Verpflichtende Übungen

Ebling will Katastrophenschutzgesetz in RLP rasch überarbeiten

Stand
Autor/in
Judith Brosel
Constantin Pläcking
SWR-Reporter Constantin Pläcking aus dem Studio Koblenz.

In Rheinland-Pfalz soll das Katastrophenschutzgesetz noch in dieser Legislaturperiode überarbeitet werden. Auch regelmäßige Übungen sollen dabei zur Pflicht werden.

Das rheinland-pfälzische Innenministerium will das Landesgesetz über den Brandschutz, die allgemeine Hilfe und den Katastrophenschutz (LBKG) überarbeiten. Im Interview mit dem SWR-Politikmagazin "Zur Sache Rheinland-Pfalz!" kündigte Innenminister Michael Ebling (SPD) eine Novellierung des Gesetzes sowie den Erlass einer Katastrophenschutzverordnung "noch in dieser Legislaturperiode" an. Der nächste Landtag wird in Rheinland-Pfalz 2026 gewählt.

# Pflichtaufgaben:
(1) Schreiben Sie aus dem Bericht zum Katastrophenschutzgesetz den Abschnitt von "Ebling will Katastrophenschutzgesetz" bis einschließlich "Rheinland-Pfalz 2026 gewählt." wortgetreu ab.
(2) Setzen Sie den Bericht zum Katastrophenschutzgesetz nach seinem letzten Satz fort.

# Daten:
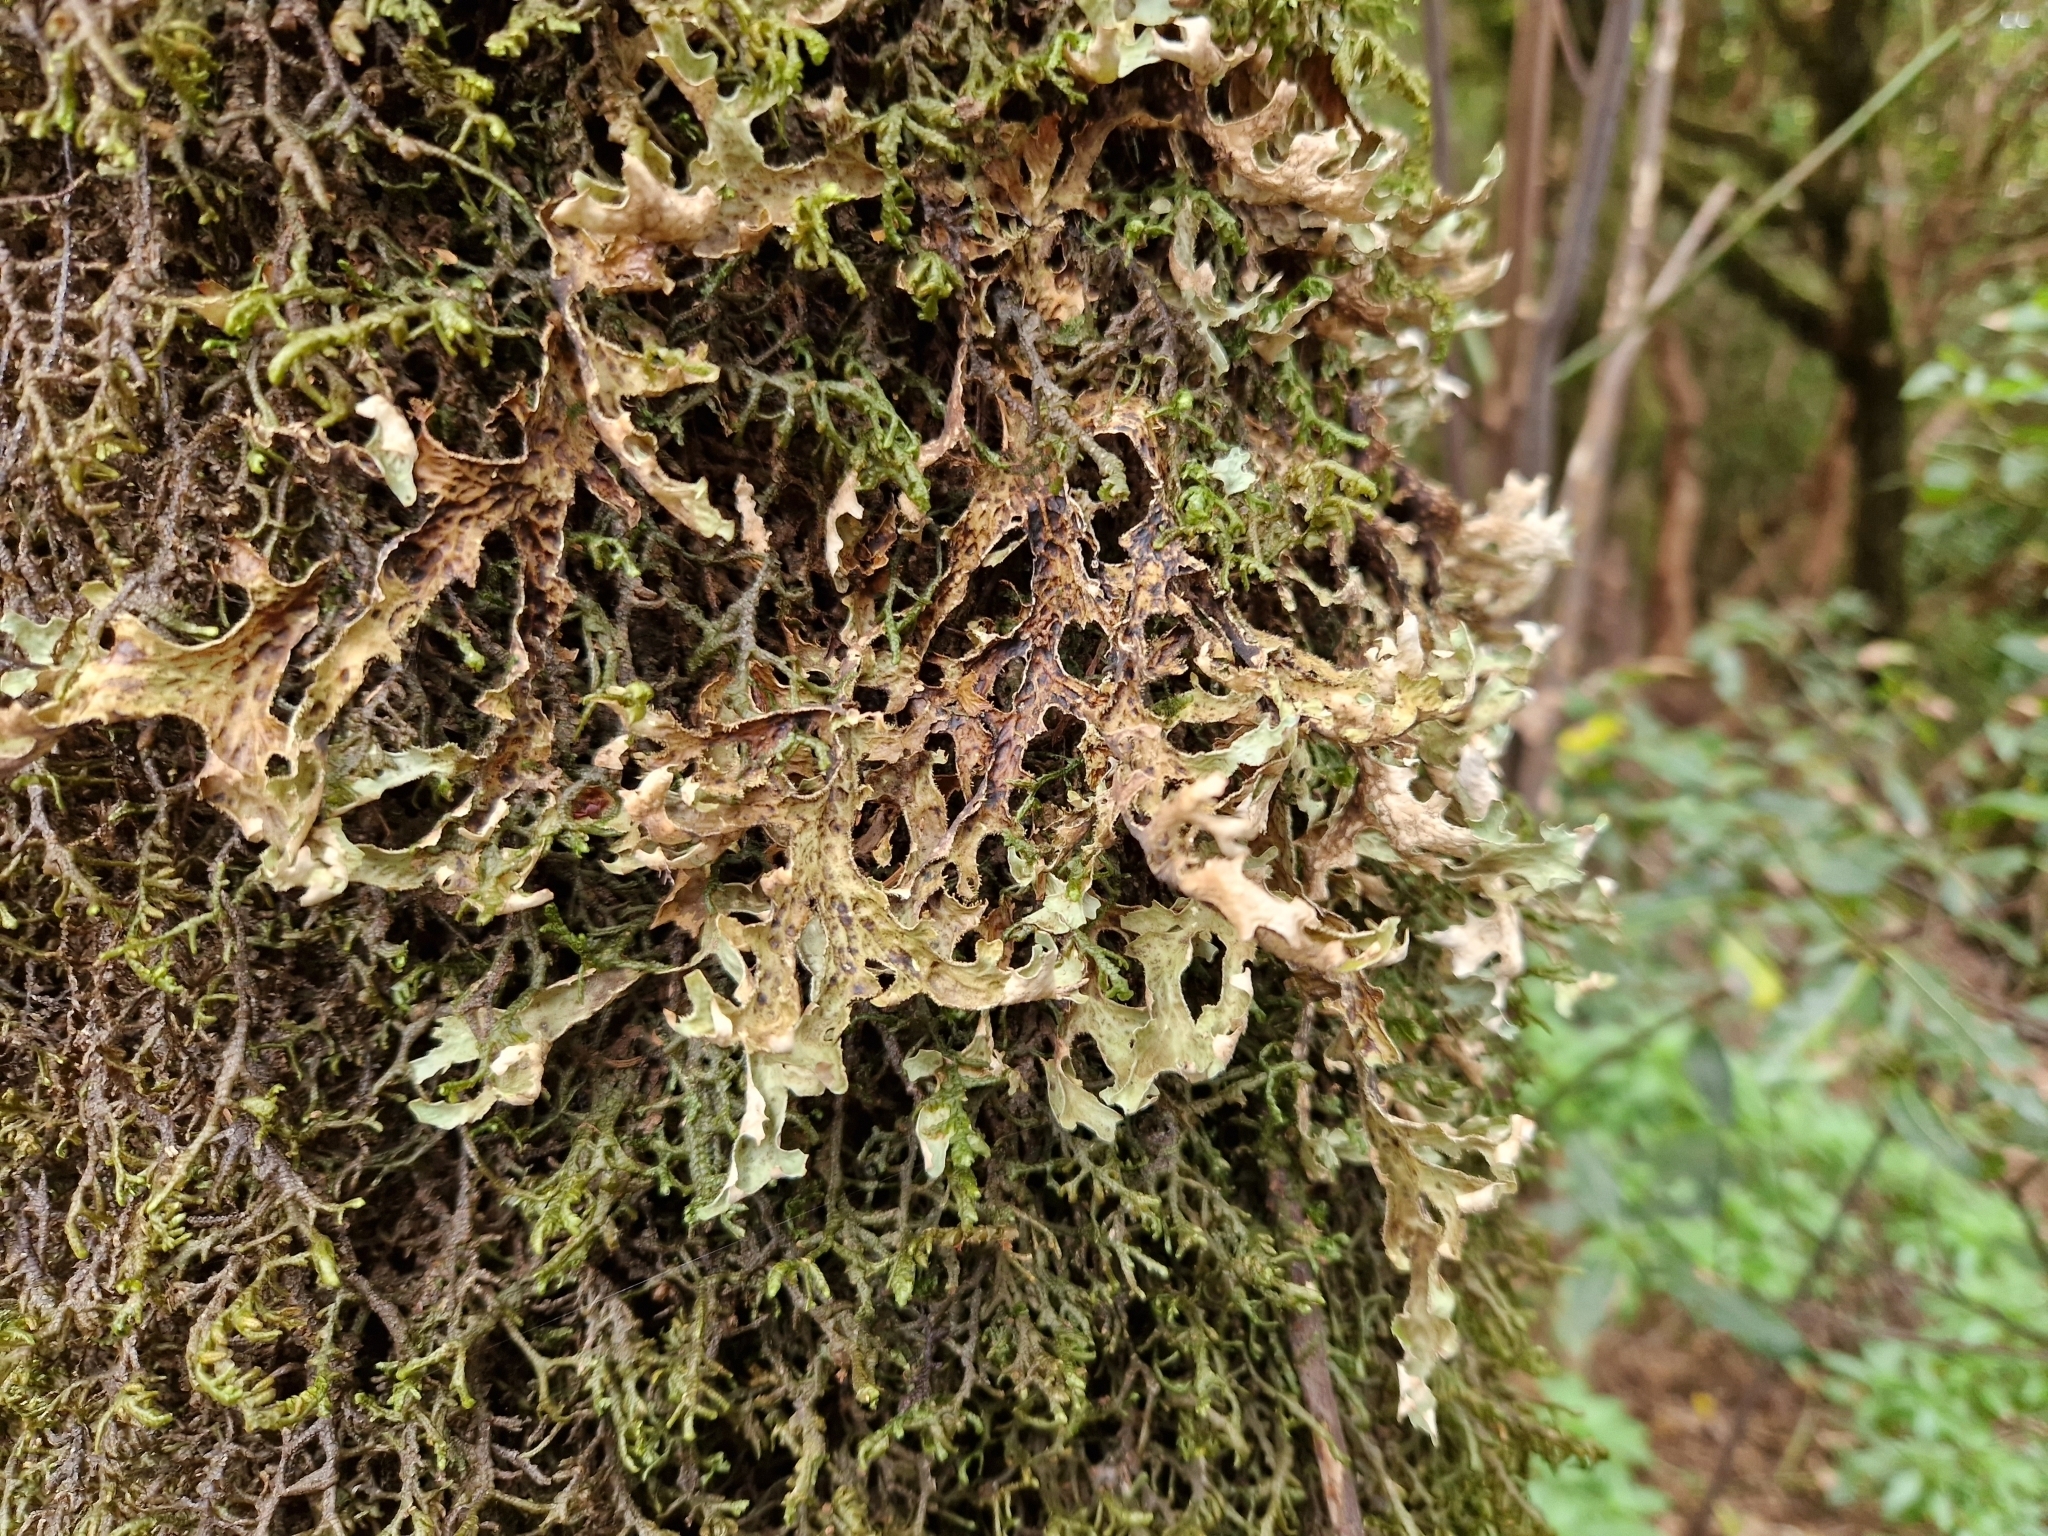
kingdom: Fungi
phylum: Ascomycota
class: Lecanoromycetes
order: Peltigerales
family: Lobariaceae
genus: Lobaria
---
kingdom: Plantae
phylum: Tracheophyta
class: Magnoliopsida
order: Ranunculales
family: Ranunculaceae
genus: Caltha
--
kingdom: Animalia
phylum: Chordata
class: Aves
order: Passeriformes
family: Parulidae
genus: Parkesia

# Als Antwort:
(1)
Ebling will Katastrophenschutzgesetz in RLP rasch überarbeiten

Stand
Autor/in
Judith Brosel
Constantin Pläcking
SWR-Reporter Constantin Pläcking aus dem Studio Koblenz.

In Rheinland-Pfalz soll das Katastrophenschutzgesetz noch in dieser Legislaturperiode überarbeitet werden. Auch regelmäßige Übungen sollen dabei zur Pflicht werden.

Das rheinland-pfälzische Innenministerium will das Landesgesetz über den Brandschutz, die allgemeine Hilfe und den Katastrophenschutz (LBKG) überarbeiten. Im Interview mit dem SWR-Politikmagazin "Zur Sache Rheinland-Pfalz!" kündigte Innenminister Michael Ebling (SPD) eine Novellierung des Gesetzes sowie den Erlass einer Katastrophenschutzverordnung "noch in dieser Legislaturperiode" an. Der nächste Landtag wird in Rheinland-Pfalz 2026 gewählt.

(2)
Mit der Novelle des Gesetzes sowie dem Erlass einer Katastrophenschutzverordnung werde den Erkenntnissen aus der Flutkatastrophe im Juli 2021, dem Bericht der Enquete-Kommission sowie den Forderungen von Expertinnen und Experten aus dem Bereich des Katastrophenschutzes Rechnung getragen, so Ebling gegenüber dem SWR: "Aber dass auch regelmäßig zu üben ist, das muss eine Pflicht werden."

Enquete-Kommission empfiehlt Gesetzesänderung

Nach der Flutkatastrophe 2021 setzte der Landtag eine Enquete-Kommission ein, die sich unter anderem mit der Frage beschäftigen sollte, wie der Katastrophenschutz in Rheinland-Pfalz nach den Erfahrungen im Ahrtal besser aufgestellt werden müsse. Ende vergangenen Jahres stellte die Kommission im Landtag ihren Abschlussbericht vor. Darin heißt es, zur "Optimierung des ebenen-übergreifenden Katastrophen- und Bevölkerungsschutzes" seien "landesweit einheitliche und verbindliche Vorgaben notwendig".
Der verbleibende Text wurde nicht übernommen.